=== Section Start ===
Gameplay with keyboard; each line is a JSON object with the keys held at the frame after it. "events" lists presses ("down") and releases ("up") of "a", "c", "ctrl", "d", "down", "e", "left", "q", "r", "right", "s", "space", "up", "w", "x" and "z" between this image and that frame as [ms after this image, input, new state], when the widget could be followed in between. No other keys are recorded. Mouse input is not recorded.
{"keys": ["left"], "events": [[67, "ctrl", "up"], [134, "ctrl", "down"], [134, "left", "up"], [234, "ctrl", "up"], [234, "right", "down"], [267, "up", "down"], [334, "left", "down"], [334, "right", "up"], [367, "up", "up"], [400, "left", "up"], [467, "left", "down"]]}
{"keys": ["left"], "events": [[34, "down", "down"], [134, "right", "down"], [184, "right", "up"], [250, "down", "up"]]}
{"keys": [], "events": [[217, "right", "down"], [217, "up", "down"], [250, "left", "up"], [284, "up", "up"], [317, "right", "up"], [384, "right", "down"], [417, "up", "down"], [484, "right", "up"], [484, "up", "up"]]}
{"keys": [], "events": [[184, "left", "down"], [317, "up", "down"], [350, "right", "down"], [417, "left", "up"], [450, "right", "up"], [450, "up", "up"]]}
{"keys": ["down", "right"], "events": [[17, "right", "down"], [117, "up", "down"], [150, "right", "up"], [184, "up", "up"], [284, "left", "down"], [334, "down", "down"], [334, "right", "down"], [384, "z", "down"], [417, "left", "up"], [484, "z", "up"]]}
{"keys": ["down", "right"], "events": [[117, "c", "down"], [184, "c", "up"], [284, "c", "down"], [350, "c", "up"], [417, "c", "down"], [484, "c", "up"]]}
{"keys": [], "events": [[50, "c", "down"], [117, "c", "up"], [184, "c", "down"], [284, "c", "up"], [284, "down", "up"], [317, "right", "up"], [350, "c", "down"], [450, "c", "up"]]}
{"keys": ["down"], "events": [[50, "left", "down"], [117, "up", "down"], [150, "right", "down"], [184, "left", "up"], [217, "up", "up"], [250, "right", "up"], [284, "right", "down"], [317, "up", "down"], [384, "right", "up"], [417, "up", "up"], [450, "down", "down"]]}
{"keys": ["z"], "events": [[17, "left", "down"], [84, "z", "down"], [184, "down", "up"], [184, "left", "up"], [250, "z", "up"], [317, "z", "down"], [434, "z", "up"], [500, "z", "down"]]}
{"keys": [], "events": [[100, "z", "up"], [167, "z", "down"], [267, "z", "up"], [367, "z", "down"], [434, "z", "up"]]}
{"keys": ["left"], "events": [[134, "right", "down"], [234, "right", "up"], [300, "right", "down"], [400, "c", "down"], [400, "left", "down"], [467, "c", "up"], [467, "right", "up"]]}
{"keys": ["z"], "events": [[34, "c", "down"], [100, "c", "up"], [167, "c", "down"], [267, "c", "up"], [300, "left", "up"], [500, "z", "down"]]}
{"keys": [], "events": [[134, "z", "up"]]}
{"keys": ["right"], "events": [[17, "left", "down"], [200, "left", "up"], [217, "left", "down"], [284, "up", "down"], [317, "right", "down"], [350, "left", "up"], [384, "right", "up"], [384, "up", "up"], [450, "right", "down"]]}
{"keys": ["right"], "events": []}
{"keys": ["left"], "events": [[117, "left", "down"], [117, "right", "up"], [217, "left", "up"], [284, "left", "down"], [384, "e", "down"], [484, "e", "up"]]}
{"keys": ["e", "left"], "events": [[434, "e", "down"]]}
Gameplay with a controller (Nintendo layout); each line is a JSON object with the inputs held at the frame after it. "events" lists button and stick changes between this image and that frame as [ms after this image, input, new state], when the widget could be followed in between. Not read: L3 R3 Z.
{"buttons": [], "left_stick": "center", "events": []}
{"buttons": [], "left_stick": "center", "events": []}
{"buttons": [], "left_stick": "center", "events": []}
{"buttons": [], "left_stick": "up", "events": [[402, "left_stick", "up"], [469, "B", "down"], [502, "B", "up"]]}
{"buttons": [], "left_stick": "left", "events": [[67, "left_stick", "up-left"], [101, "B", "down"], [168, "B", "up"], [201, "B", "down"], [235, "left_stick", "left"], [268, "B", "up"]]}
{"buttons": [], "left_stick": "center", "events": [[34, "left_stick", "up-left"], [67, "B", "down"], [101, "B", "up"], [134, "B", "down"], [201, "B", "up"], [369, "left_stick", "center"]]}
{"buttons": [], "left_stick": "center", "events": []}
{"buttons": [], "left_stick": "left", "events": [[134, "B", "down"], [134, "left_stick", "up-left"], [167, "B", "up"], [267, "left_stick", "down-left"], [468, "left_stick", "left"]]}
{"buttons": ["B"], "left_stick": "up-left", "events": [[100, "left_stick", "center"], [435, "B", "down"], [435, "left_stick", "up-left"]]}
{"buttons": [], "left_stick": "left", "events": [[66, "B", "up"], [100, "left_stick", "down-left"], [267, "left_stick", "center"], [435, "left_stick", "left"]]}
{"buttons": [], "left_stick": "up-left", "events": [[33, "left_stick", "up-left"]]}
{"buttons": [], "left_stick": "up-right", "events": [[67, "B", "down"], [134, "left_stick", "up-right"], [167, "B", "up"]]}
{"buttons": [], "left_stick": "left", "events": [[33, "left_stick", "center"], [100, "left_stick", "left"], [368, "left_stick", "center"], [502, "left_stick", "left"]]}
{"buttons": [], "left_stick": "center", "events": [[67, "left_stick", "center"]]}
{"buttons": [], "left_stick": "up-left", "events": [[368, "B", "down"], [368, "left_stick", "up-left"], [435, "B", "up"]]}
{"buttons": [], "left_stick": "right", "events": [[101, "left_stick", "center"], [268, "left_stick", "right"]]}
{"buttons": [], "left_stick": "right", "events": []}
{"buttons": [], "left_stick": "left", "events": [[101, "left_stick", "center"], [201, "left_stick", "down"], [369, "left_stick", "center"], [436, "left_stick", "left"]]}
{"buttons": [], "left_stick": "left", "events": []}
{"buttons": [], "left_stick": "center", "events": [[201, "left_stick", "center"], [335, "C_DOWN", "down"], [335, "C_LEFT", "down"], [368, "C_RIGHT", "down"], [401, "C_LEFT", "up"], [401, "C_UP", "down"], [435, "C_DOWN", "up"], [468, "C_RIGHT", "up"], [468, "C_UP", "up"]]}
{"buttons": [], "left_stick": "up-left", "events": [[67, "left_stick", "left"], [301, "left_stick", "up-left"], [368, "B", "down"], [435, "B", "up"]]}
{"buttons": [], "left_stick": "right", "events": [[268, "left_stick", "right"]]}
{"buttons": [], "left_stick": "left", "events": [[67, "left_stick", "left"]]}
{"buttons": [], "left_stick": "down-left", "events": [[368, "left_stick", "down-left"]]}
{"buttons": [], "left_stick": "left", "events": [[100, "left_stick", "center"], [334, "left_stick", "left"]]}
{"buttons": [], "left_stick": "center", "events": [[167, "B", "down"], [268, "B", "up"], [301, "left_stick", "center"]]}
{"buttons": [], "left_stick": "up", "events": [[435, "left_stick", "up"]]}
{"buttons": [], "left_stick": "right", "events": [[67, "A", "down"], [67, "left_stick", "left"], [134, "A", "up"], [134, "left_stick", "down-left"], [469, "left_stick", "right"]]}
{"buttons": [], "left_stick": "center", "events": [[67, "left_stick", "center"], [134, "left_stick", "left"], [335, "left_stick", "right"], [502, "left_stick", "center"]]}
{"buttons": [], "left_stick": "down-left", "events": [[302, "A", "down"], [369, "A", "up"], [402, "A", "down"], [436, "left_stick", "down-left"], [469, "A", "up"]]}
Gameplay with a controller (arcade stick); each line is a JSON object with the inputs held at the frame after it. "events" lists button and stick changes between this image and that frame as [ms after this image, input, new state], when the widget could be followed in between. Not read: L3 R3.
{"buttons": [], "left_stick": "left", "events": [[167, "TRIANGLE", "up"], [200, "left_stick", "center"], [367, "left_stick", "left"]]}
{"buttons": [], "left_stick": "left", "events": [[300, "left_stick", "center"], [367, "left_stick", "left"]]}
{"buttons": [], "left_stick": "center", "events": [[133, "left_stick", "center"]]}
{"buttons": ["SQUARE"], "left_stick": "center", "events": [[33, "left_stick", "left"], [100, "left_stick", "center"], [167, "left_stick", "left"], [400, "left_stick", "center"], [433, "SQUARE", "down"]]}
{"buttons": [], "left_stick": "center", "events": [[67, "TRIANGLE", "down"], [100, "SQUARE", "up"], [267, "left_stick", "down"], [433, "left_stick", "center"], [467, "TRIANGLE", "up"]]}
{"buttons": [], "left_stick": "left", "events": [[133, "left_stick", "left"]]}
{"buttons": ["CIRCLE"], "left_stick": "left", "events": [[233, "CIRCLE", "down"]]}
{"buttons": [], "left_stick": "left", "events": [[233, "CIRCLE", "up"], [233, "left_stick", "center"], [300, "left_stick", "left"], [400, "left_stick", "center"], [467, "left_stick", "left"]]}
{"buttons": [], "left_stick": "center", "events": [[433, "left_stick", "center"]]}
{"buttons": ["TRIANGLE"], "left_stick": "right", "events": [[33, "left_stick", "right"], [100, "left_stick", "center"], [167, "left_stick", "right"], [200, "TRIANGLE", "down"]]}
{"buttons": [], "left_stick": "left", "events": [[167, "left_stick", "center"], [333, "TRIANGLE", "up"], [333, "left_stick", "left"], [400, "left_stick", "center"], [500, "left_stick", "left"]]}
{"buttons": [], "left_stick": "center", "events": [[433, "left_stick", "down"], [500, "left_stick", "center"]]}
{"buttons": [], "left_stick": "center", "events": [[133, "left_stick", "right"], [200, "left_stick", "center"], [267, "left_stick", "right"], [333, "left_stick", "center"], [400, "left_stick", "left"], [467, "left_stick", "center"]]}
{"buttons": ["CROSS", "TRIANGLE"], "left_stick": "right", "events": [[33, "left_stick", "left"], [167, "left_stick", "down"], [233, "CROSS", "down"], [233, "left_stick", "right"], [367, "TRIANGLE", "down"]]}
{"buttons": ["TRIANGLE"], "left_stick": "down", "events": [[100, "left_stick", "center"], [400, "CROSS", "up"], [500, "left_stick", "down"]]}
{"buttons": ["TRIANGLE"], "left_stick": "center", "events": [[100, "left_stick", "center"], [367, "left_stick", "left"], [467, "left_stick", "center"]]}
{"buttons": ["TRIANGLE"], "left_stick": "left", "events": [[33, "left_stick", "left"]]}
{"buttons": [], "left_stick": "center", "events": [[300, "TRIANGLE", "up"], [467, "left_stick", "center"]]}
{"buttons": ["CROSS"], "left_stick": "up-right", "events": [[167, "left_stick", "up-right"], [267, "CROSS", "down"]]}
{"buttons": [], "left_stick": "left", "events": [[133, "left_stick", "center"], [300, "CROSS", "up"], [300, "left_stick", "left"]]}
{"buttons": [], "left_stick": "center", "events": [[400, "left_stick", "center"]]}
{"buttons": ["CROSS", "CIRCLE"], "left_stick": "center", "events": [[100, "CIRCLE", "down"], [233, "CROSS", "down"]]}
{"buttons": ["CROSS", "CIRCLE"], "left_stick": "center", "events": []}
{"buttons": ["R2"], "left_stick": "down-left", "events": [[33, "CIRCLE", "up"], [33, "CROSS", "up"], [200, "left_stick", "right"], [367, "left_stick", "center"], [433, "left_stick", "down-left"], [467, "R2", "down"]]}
=== Section End ===
- [What the exercise asks] Number of lines above with the word "inputs": supply it alone.

- [Exercise response] 2